** Selected extract **
Pollution exposure test points

During the testing of the pollution exposure prediction model, the test points will be from the locations where sensors are currently present, right?

The test points should include both locations with sensors and other nearby locations.

Hi. Test points can be locations where there are no sensors too. For your testing you may deliberately not select a sensor and evaluate the performance of the algorithm. When we evaluate your algorithm, we will test it against a reference sensor which we have not exposed in the catalogue.

Thank you for the reply. In the pollution exposure problem statement, it is mentioned that there is a possibility of data availability from IITM AQM stations. Is that data already available? The data which I have come across so far from the sensors [0 and 1] here in the catalogue is faulty. The PM10_MAX value is less than PM2_MAX value which is wrong.

Yes it’s available. You can search for IITM on pudx.catalogue.org.in by selecting tags and find the ID.
Also, you can follow the same steps we did in the jupyter notebook for AQM-Climo’s and obtain the data for IITM. You will have to add “iitm” to the tags, for e.g,
attributes = {“tags”: [“aqi”, “aqm”, “iitm”]}

Please try it and let me know if you encounter any issues.

1 Like

Thanks a lot. Much appreciated.

Can we have the IITM and Climo data until 25th of November? The data which is available right now is until the 10th of November. And this year since it rained until the 2nd week of November, the usual winter weather resumed only after that week. As of now the training points to predict the PM values for the usual winter period are very less or none and hence I would like to request for data until the November 25th if possible. Thank you.

Hi Ritesh,
You can use the APIs as shown in the AQM jupyter notebook to obtain data till the 25th of November. Please note that AQM and IITM queries have a time limit imposed for the during query and you can only query for 15 days at a time. Since the archives using download API is available only till the 10th, you can use the “during” function of pyIUDX or the during time series query.
Here are a few examples -
Curl (For a particular AQM Resource)

** Data for the task **

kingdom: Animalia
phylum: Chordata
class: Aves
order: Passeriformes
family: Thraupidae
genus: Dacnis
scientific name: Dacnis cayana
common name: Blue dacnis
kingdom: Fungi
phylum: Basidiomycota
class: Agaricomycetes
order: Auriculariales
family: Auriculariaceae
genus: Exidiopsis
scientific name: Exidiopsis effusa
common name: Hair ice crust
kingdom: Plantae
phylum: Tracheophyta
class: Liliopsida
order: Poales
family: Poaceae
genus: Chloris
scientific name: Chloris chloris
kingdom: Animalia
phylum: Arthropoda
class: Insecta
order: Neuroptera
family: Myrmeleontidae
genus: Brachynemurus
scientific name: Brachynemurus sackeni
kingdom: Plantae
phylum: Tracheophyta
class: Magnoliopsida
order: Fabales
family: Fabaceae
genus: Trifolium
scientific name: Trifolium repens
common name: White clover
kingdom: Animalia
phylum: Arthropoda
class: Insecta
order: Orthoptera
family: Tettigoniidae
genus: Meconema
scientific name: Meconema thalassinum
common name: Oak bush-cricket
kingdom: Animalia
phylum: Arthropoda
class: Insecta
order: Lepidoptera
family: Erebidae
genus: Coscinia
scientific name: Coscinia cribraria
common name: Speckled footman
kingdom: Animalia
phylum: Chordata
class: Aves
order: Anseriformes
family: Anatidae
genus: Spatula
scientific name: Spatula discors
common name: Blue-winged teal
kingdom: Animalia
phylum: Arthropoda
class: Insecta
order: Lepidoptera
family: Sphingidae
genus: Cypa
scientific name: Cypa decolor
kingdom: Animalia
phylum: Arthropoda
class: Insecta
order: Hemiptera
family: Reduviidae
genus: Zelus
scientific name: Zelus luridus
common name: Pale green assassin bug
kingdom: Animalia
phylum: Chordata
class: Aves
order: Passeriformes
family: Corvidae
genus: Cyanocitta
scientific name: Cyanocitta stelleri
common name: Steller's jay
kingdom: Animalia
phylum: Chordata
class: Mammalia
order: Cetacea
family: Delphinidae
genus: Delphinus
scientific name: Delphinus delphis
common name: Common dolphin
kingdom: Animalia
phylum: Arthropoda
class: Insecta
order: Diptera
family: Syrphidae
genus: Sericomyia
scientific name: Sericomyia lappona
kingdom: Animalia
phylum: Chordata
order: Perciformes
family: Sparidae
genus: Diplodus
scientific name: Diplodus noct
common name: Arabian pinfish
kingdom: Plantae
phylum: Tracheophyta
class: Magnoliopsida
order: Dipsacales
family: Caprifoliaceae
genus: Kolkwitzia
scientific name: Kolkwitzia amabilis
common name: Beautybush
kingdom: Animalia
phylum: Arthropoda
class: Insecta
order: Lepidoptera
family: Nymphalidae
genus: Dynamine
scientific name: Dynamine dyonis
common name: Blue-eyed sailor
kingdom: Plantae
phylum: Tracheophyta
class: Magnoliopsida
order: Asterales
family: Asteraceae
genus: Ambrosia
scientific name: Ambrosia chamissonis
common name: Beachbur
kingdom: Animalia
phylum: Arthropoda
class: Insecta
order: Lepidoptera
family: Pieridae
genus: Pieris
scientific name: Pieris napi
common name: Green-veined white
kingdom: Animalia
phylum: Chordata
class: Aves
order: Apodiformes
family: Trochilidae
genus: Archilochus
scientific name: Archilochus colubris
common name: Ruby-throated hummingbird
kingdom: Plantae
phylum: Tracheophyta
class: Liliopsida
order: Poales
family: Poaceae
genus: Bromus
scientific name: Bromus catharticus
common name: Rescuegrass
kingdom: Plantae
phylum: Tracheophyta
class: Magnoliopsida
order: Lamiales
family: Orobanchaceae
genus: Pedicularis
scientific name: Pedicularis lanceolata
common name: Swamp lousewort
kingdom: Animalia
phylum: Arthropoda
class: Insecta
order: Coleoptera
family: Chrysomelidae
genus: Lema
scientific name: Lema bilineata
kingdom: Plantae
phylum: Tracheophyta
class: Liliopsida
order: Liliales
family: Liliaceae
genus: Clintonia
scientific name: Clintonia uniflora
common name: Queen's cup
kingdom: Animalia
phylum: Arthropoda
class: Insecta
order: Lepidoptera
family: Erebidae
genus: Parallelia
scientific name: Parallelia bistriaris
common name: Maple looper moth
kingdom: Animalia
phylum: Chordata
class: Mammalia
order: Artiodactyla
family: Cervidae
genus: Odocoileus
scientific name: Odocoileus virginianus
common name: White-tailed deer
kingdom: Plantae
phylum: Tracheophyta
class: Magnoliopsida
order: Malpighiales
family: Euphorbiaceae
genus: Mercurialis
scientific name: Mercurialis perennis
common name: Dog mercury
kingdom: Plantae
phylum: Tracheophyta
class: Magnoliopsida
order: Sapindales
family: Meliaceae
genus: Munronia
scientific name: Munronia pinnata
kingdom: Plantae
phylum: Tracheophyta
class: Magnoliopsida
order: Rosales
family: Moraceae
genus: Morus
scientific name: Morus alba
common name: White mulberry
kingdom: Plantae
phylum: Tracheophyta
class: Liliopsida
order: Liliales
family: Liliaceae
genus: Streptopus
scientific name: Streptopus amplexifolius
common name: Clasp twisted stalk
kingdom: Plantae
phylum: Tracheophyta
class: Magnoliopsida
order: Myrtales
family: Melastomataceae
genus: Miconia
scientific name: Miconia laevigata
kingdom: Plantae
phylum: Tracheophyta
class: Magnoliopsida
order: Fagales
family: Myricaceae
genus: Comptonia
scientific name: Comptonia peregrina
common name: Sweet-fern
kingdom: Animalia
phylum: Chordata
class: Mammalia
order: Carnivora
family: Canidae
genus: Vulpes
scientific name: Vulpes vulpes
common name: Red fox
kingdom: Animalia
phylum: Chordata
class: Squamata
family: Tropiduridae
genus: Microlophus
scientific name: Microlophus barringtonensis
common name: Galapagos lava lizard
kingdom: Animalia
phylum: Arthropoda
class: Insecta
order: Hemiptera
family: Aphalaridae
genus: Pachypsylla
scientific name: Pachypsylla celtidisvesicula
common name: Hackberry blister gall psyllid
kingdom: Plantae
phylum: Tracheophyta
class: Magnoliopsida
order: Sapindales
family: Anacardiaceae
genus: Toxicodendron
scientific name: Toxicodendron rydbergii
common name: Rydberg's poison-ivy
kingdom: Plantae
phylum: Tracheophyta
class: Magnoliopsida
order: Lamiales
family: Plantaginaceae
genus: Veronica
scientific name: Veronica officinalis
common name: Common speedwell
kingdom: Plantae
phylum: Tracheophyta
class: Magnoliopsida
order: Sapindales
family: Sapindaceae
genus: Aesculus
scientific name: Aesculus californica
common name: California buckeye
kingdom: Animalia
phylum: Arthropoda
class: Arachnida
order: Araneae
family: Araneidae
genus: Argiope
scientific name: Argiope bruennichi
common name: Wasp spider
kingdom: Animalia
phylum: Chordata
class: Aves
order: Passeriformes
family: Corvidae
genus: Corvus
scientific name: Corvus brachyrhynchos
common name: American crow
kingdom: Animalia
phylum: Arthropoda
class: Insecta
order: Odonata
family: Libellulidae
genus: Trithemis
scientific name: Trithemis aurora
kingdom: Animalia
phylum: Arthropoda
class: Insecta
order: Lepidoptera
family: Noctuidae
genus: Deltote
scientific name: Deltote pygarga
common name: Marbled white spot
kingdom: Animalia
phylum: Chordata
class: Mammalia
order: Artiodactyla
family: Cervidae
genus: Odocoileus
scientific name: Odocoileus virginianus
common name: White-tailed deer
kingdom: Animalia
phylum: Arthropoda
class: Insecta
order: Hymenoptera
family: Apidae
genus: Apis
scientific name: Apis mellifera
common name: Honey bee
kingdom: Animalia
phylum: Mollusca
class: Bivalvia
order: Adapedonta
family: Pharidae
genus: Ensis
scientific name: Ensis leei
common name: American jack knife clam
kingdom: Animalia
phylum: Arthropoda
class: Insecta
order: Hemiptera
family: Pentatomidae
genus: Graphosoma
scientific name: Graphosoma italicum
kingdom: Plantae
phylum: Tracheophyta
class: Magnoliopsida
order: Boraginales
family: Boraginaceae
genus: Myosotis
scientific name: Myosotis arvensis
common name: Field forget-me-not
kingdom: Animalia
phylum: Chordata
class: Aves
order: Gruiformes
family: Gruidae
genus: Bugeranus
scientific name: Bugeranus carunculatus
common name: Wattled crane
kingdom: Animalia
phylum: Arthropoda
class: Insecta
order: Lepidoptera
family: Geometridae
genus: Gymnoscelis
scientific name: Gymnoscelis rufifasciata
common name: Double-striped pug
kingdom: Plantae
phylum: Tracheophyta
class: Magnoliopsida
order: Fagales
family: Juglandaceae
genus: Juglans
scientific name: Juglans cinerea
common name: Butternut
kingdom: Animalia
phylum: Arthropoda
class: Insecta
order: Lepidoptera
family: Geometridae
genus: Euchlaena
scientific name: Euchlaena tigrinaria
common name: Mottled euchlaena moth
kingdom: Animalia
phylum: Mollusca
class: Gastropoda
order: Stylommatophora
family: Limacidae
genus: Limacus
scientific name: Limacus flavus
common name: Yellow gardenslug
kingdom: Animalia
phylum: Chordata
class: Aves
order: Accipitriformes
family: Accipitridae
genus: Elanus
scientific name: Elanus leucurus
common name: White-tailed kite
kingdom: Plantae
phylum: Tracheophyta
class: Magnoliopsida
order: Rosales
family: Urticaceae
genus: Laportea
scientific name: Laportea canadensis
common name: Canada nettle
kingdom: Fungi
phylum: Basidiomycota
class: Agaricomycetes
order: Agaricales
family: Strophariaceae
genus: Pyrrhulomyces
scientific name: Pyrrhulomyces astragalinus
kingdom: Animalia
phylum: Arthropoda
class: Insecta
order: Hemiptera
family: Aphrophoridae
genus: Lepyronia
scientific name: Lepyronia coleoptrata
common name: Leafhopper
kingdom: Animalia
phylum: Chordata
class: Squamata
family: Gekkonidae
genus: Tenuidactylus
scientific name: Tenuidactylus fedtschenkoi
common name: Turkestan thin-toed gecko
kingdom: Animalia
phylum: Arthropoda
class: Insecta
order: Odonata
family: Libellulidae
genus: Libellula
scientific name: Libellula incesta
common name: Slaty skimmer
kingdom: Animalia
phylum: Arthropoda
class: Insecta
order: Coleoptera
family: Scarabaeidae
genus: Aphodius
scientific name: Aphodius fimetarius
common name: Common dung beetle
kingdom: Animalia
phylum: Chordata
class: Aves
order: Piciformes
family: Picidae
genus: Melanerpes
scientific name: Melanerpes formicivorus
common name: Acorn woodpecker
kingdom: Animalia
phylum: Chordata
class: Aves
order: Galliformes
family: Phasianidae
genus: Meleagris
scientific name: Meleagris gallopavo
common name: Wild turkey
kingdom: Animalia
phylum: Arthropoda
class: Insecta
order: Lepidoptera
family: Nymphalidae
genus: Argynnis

** Tasks to carry out **
1) Output the portion of the pollution exposure thread starting at "Also, you can" and ending at "encounter any issues.".
2) Render the listing as a numbered list, starting at its first line and ending at the line containing "genus: Zelus", with both included and blank lines omitted.
The pollution exposure thread and the listing come from separate sources.

** Complete answers **
1)
Also, you can follow the same steps we did in the jupyter notebook for AQM-Climo’s and obtain the data for IITM. You will have to add “iitm” to the tags, for e.g,
attributes = {“tags”: [“aqi”, “aqm”, “iitm”]}

Please try it and let me know if you encounter any issues.

2)
1. kingdom: Animalia
2. phylum: Chordata
3. class: Aves
4. order: Passeriformes
5. family: Thraupidae
6. genus: Dacnis
7. scientific name: Dacnis cayana
8. common name: Blue dacnis
9. kingdom: Fungi
10. phylum: Basidiomycota
11. class: Agaricomycetes
12. order: Auriculariales
13. family: Auriculariaceae
14. genus: Exidiopsis
15. scientific name: Exidiopsis effusa
16. common name: Hair ice crust
17. kingdom: Plantae
18. phylum: Tracheophyta
19. class: Liliopsida
20. order: Poales
21. family: Poaceae
22. genus: Chloris
23. scientific name: Chloris chloris
24. kingdom: Animalia
25. phylum: Arthropoda
26. class: Insecta
27. order: Neuroptera
28. family: Myrmeleontidae
29. genus: Brachynemurus
30. scientific name: Brachynemurus sackeni
31. kingdom: Plantae
32. phylum: Tracheophyta
33. class: Magnoliopsida
34. order: Fabales
35. family: Fabaceae
36. genus: Trifolium
37. scientific name: Trifolium repens
38. common name: White clover
39. kingdom: Animalia
40. phylum: Arthropoda
41. class: Insecta
42. order: Orthoptera
43. family: Tettigoniidae
44. genus: Meconema
45. scientific name: Meconema thalassinum
46. common name: Oak bush-cricket
47. kingdom: Animalia
48. phylum: Arthropoda
49. class: Insecta
50. order: Lepidoptera
51. family: Erebidae
52. genus: Coscinia
53. scientific name: Coscinia cribraria
54. common name: Speckled footman
55. kingdom: Animalia
56. phylum: Chordata
57. class: Aves
58. order: Anseriformes
59. family: Anatidae
60. genus: Spatula
61. scientific name: Spatula discors
62. common name: Blue-winged teal
63. kingdom: Animalia
64. phylum: Arthropoda
65. class: Insecta
66. order: Lepidoptera
67. family: Sphingidae
68. genus: Cypa
69. scientific name: Cypa decolor
70. kingdom: Animalia
71. phylum: Arthropoda
72. class: Insecta
73. order: Hemiptera
74. family: Reduviidae
75. genus: Zelus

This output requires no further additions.